Meskipun sebetulnya pria itu bersungguh-sungguh. Namun, Fafa pun tak akan begitu serius menanggapinya. Sudah cukup saling bersama, selagi tak ada orang lain di tengah-tengah keduanya bukankah segalanya akan aman?

"Masuk sana!" seru Fafa.

Keduanya terkekeh lantas berpisah di depan ruang tamu. Seperti yang sudah Fafa katakan tadi, kini dia memutuskan untuk mengganti bajunya menjadi lebih nyaman.

"Harusnya sih mandi," dumel Fafa.

Dia ingin mandi sekarang juga, masalahnya tak bisa. Bagaimana mungkin dia mandi jika tumpukan piring kotor mengganggu pemandangan?

Sambil menghela napas Fafa yang sudah menggunakan kaos oblong dengan celana selutut melirik He-eun. Rupanya Ji-ya sedang bersenang-senang di depan sana, tentu saja hal itu membuat Fafa merasa lega.

Sebelum mengerjakan tugas-tugas rumah miliknya lebih dulu wanita yang berusia 28 tahun itu mengambil sirup dingin juga beberapa camilan. Fafa menaruh semuanya di atas nampan kemudian membawanya ke depan sang putri tercinta.

"Makan ini dulu, Sayang."

Ji-ya berseru semangat. "Heum! Aku akan memakan semuanya!"

He-eun yang di dekat Ji-ya pun ikut berseru semangat. "Aku pun juga akan memakan itu semua sampai habis!"

"Ayah ini semua untukku!" Ji-ya membalas dengan bersemangat.

"Loh? Kamu kan masih kecil, Sayang. Jadi, ini semua untuk Ayah yey!"

"Ih tidak mau, ayah jahat ih!"

Dar!

Seperti suara petir yang menggelegar, Fafa tak bisa mendengarkan apa-apa saat ini. Yang terlihat di matanya hanya interaksi He-eun dan Ji-ya.

'Mereka benar-benar lucu,' tutur Fafa dalam hati.

Dia berlalu pergi, sesuatu yang seperti ini semestinya tak boleh lama-lama terjadi.
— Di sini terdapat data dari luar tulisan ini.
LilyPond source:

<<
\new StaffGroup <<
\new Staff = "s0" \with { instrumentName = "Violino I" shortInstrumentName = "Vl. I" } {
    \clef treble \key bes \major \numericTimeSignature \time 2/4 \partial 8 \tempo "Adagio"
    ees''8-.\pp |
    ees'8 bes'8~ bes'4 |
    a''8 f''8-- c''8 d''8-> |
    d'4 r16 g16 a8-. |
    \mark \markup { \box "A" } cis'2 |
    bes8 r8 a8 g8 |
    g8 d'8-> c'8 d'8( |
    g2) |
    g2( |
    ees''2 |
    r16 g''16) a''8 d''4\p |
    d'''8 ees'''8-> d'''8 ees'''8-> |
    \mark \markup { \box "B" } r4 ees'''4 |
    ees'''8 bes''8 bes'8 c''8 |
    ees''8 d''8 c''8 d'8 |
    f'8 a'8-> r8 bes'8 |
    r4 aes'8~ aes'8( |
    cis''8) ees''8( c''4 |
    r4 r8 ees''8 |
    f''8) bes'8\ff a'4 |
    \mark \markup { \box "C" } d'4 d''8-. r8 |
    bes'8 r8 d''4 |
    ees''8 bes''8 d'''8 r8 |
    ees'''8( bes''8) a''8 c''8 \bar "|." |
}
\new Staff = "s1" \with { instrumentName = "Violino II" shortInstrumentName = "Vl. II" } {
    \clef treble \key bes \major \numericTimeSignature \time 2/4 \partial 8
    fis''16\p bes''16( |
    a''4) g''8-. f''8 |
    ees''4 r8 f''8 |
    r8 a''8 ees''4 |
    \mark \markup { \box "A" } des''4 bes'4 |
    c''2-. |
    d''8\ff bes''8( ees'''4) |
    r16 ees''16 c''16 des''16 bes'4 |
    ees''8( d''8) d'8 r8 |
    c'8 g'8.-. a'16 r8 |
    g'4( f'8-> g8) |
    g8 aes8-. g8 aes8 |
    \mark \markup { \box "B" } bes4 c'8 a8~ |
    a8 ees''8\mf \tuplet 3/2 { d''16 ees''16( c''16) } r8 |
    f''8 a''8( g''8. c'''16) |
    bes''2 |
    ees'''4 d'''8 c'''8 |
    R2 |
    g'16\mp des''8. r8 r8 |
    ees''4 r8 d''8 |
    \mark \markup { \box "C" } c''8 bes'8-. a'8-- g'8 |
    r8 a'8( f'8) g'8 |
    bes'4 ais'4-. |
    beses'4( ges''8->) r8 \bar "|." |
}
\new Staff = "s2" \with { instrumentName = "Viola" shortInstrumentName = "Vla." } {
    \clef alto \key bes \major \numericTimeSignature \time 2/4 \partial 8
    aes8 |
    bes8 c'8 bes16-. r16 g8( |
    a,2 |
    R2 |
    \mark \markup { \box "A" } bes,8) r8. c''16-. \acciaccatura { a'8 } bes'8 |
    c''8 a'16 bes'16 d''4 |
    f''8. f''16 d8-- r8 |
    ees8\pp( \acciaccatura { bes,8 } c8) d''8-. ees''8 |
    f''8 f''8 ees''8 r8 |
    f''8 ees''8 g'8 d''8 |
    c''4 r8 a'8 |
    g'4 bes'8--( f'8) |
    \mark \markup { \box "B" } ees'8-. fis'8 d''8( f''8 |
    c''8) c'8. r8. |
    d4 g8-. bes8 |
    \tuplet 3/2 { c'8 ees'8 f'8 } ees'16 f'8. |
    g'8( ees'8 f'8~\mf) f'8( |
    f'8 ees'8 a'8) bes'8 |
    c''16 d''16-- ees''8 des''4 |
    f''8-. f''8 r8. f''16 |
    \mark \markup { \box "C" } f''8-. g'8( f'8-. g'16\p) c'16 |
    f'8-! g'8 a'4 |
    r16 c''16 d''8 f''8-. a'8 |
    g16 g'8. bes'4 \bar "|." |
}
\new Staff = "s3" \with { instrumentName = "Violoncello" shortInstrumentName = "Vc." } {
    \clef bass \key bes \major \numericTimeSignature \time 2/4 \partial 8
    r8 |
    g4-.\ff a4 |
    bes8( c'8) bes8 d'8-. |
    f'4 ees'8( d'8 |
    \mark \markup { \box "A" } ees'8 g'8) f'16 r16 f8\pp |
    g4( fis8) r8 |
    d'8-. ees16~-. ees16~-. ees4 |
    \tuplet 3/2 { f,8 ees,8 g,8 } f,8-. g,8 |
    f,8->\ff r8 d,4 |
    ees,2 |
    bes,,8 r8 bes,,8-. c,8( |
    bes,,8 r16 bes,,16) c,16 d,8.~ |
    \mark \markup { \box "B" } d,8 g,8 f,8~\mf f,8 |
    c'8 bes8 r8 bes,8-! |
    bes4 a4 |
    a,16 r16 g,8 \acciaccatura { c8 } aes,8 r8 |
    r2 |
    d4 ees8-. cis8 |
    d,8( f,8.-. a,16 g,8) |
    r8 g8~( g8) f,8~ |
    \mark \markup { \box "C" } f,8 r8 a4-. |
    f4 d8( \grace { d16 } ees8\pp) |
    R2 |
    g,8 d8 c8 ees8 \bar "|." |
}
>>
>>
Namun, Fafa tak ingin putrinya bernasib seperti gadis menyedihkan di luaran sana.

Sambil terus memikirkan putrinya, Fafa melakukan semua pekerjaan rumah hingga dalam waktu dua jam saja dia bahkan sudah selesai masak makan malam. Segera Fafa ke ruang tamu, tetapi sepertinya Ji-ya kelelahan sampai tertidur di pangkuan He-eun.

"Dia bilang sudah makan malam, bibi tetangga yang memberikannya Ramyun dan kimchi. Jia juga menikmati segelas es parut, dia kekenyangan sampai tertidur," jelas He-eun.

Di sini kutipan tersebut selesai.